Members of the WCL board of trustees believe adequate lighting and reconstruction of Lester Park would help deter some of the activities that get reported to them.

“Neighbors complain to staff that they should do a better job of maintaining the park, not understanding it is an Ogden City responsibility,” Workman said.

If the park offered amenities to attract others in the community such as those presented to the City Council on Jan. 12, 2017, by landscape architects from the American Institute of Architects as part of a competition sponsored by the library board to reinvent the park, he contended, it would attract children and families for social and cultural activities and naturally drive out any illegal behaviors.

According to Library Development Board member Marcia Harris, not only had nothing ever come from the concepts sent to the city, but nothing more was discussed related to the park until a community member got the ball rolling earlier this year. The city’s fiscal year 22 budget allowed for $4.5 million toward Lester Park improvements.

Where the AIA concepts were designed in 2016 with community desires in mind, featuring botanical plantings and a walkable path through the park, current interests seem to be focused on pickleball courts and recreation to bring people in to the space.

“The efforts that began five years ago are now being acted upon,” Harris said. “There is some reason for optimism that change is finally coming to Lester Park.”
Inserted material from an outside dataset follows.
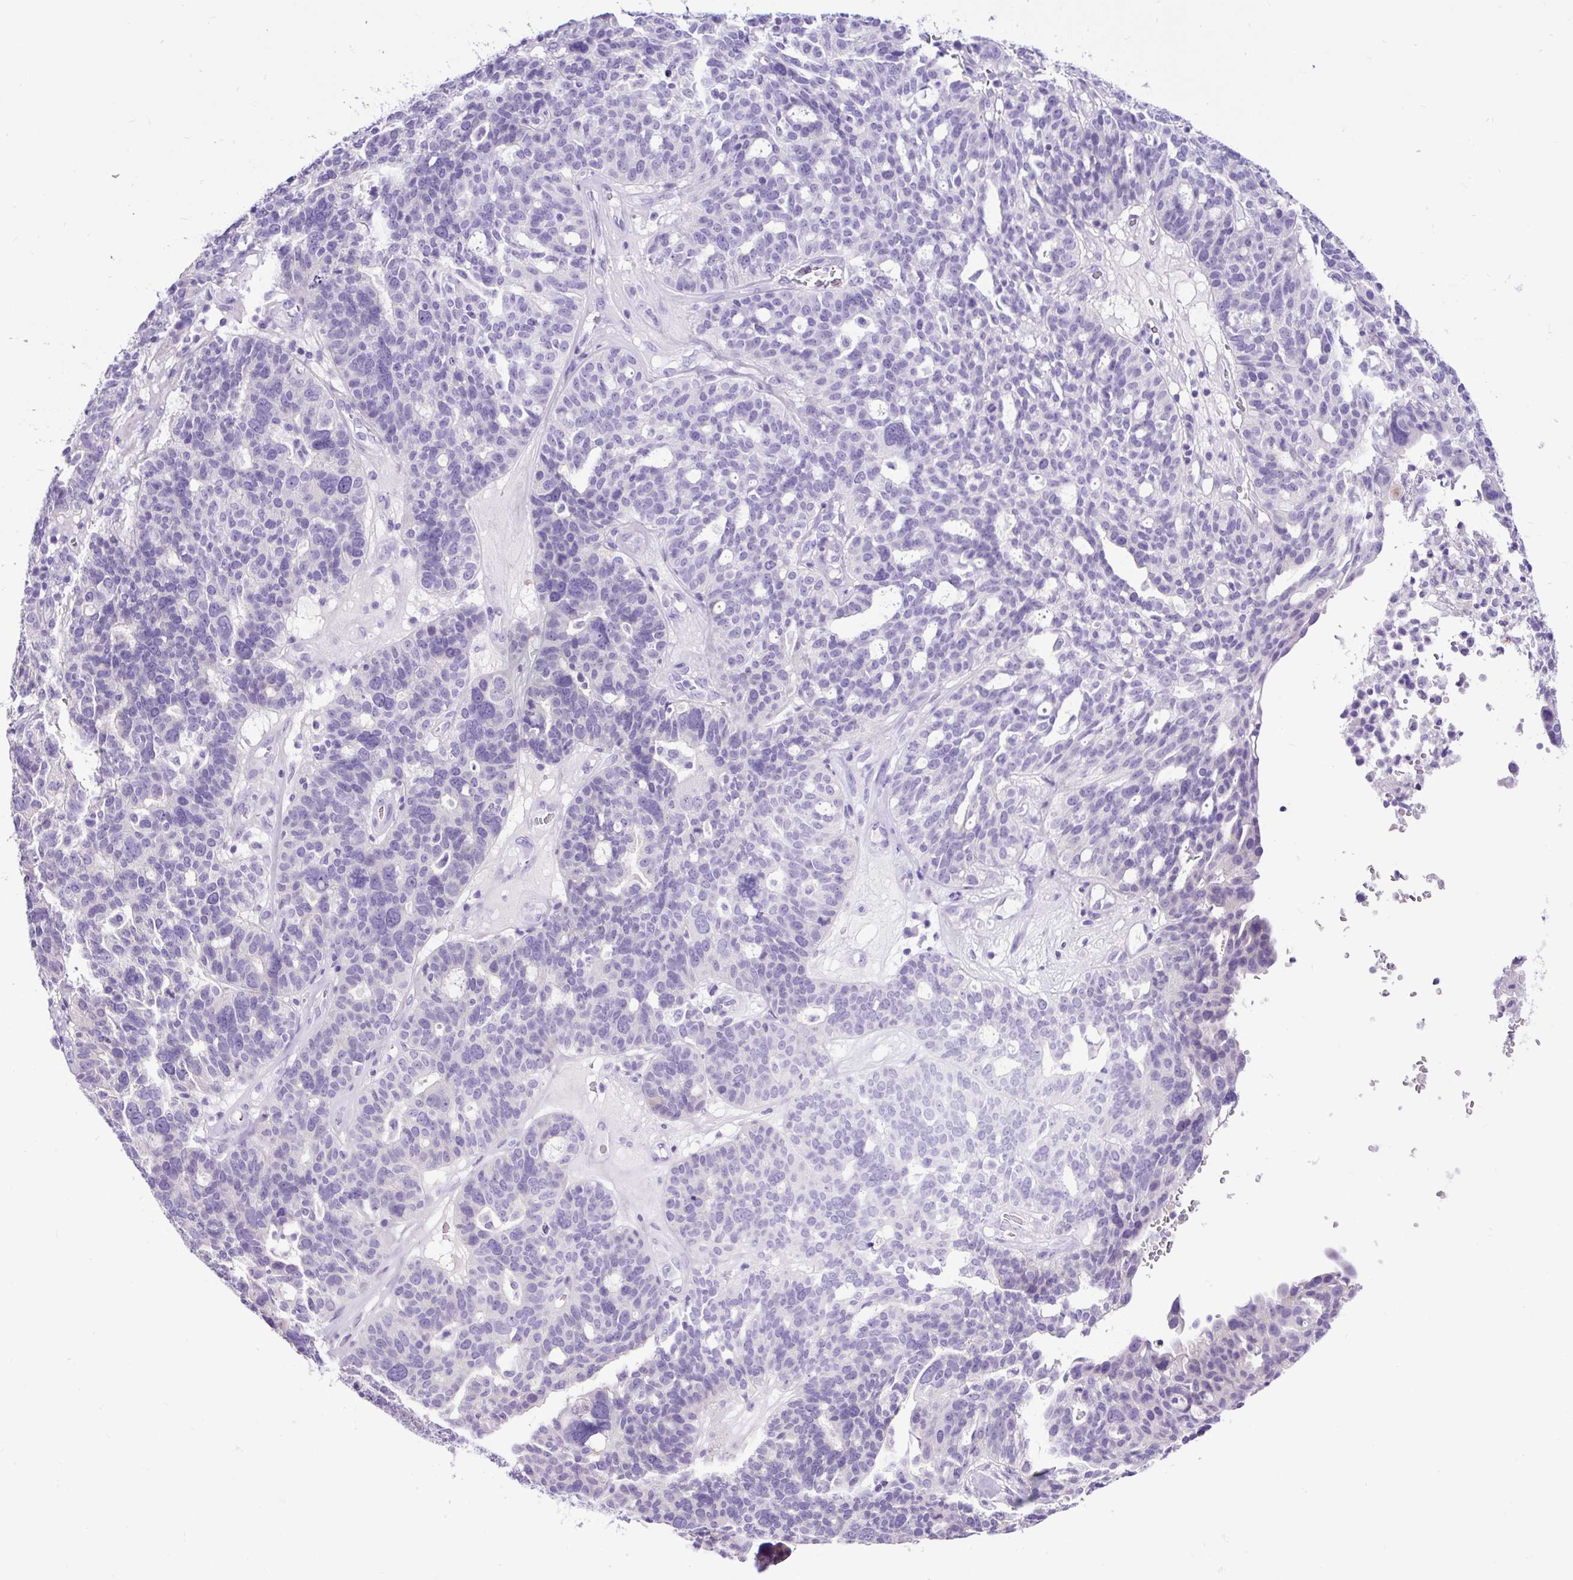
{"staining": {"intensity": "negative", "quantity": "none", "location": "none"}, "tissue": "ovarian cancer", "cell_type": "Tumor cells", "image_type": "cancer", "snomed": [{"axis": "morphology", "description": "Cystadenocarcinoma, serous, NOS"}, {"axis": "topography", "description": "Ovary"}], "caption": "This is a photomicrograph of immunohistochemistry staining of serous cystadenocarcinoma (ovarian), which shows no staining in tumor cells.", "gene": "PDIA2", "patient": {"sex": "female", "age": 59}}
Environmental design certainly has its benefits, Farr said.

Unsheltered Ogden resident Larry, who did not want to give his last name, said he his grateful for the park, where he used to play basketball as a kid.
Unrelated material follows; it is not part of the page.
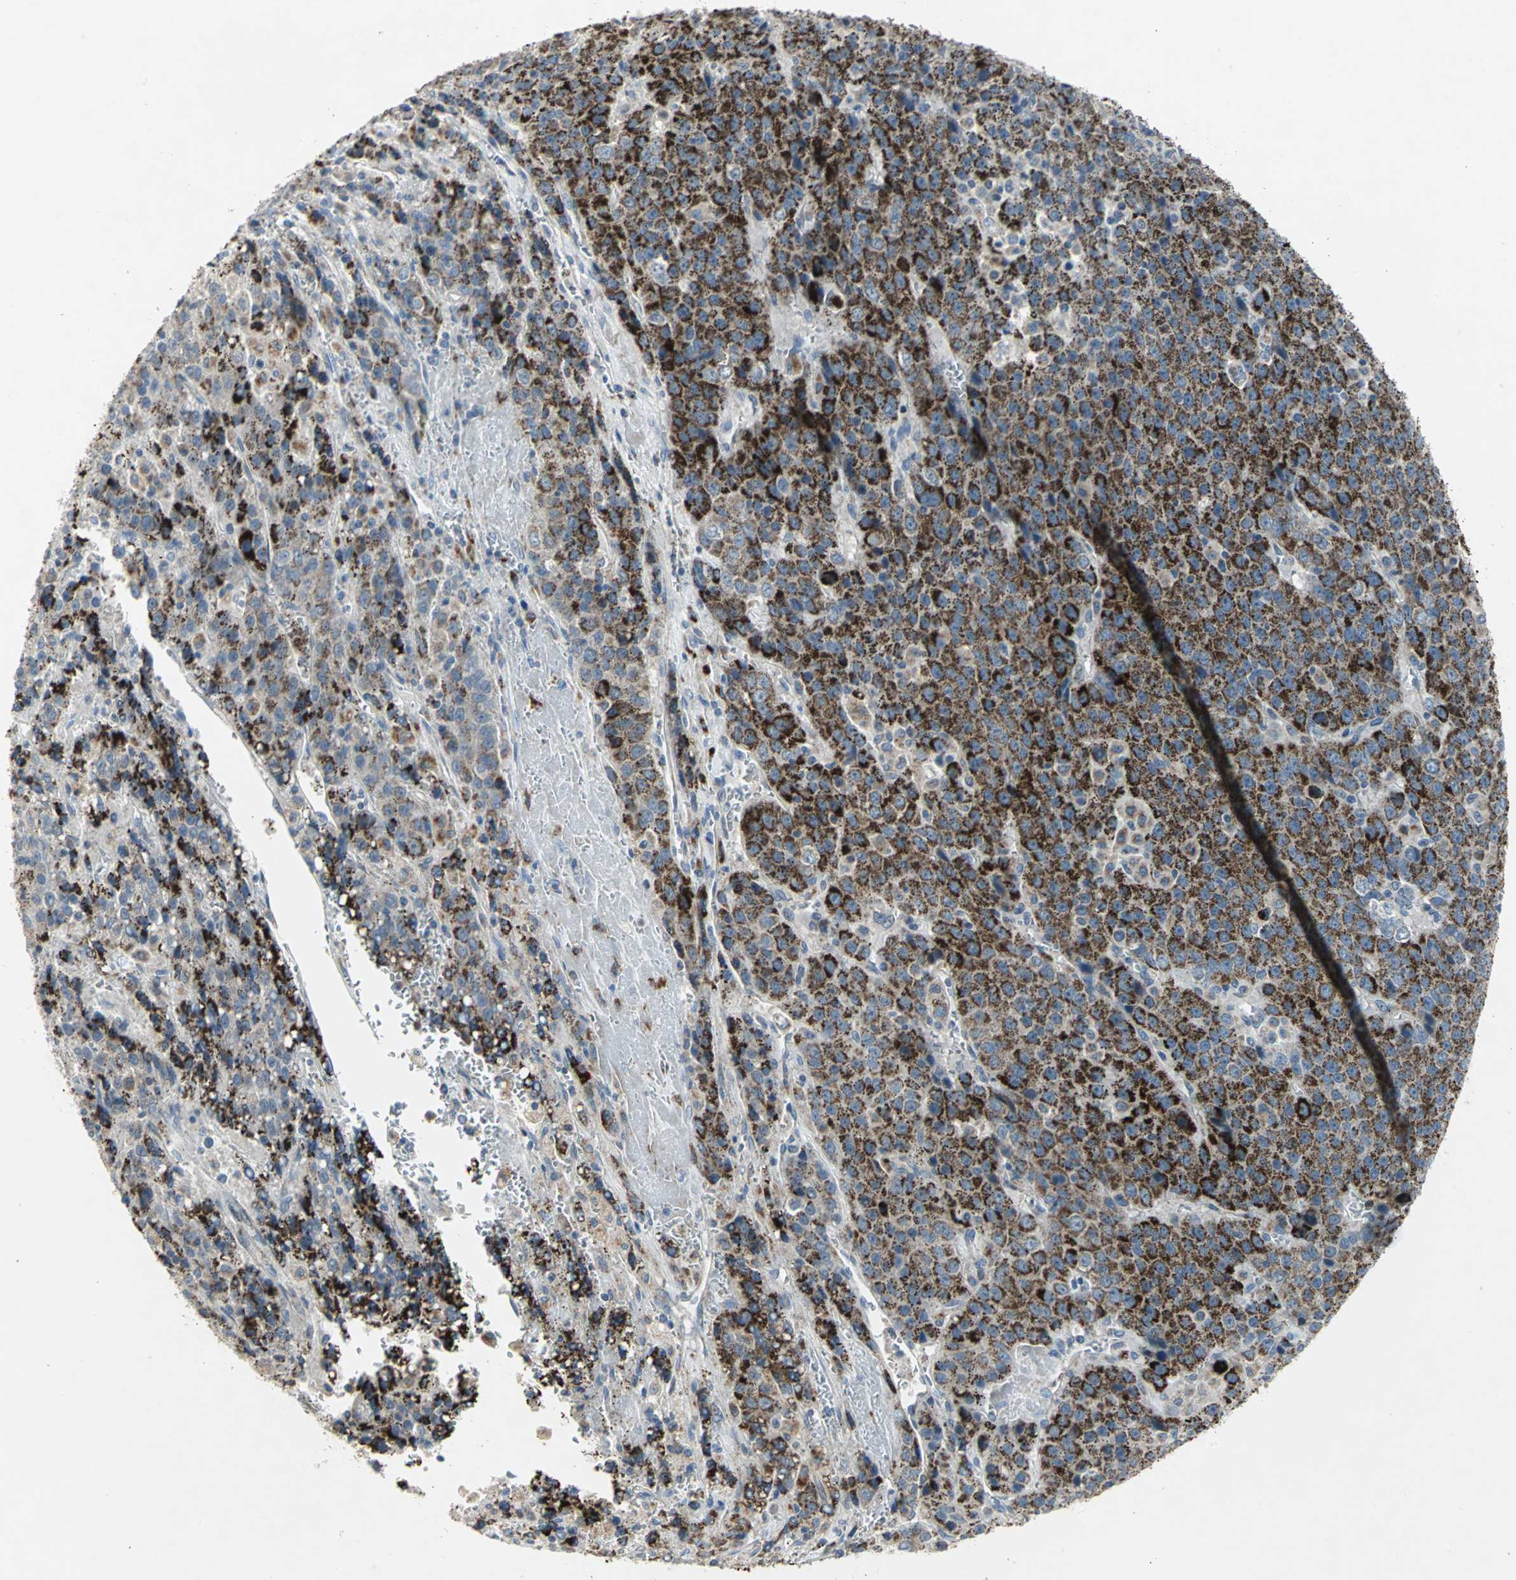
{"staining": {"intensity": "strong", "quantity": ">75%", "location": "cytoplasmic/membranous"}, "tissue": "liver cancer", "cell_type": "Tumor cells", "image_type": "cancer", "snomed": [{"axis": "morphology", "description": "Carcinoma, Hepatocellular, NOS"}, {"axis": "topography", "description": "Liver"}], "caption": "Immunohistochemistry (IHC) image of neoplastic tissue: liver cancer stained using immunohistochemistry (IHC) exhibits high levels of strong protein expression localized specifically in the cytoplasmic/membranous of tumor cells, appearing as a cytoplasmic/membranous brown color.", "gene": "SPPL2B", "patient": {"sex": "female", "age": 53}}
A U.S. Army veteran going by his service nickname “Cougar” said he lived in a tent at Lester Park from 1984 to 1985 after he was discharged for injuries he sustained as a paratrooper.

According to Cougar, it was not a big deal to camp in the park in those days, and while pitching a tent in the park is no longer permitted, he said he still makes use of the shade and nearby facilities during the day.

“They say they don’t leave anyone behind, but they left me behind,” said Cougar, who currently resides in his broken down truck parked at a friend’s house across the street.

Workman said he does not wish to negatively frame homeless members of the community and understands most use the library as a lifeline and means of betterment.

However, he said it is unnecessary for the library to serve as a day shelter, and no one is permitted to camp, sleep, cause disturbances or panhandle on library property.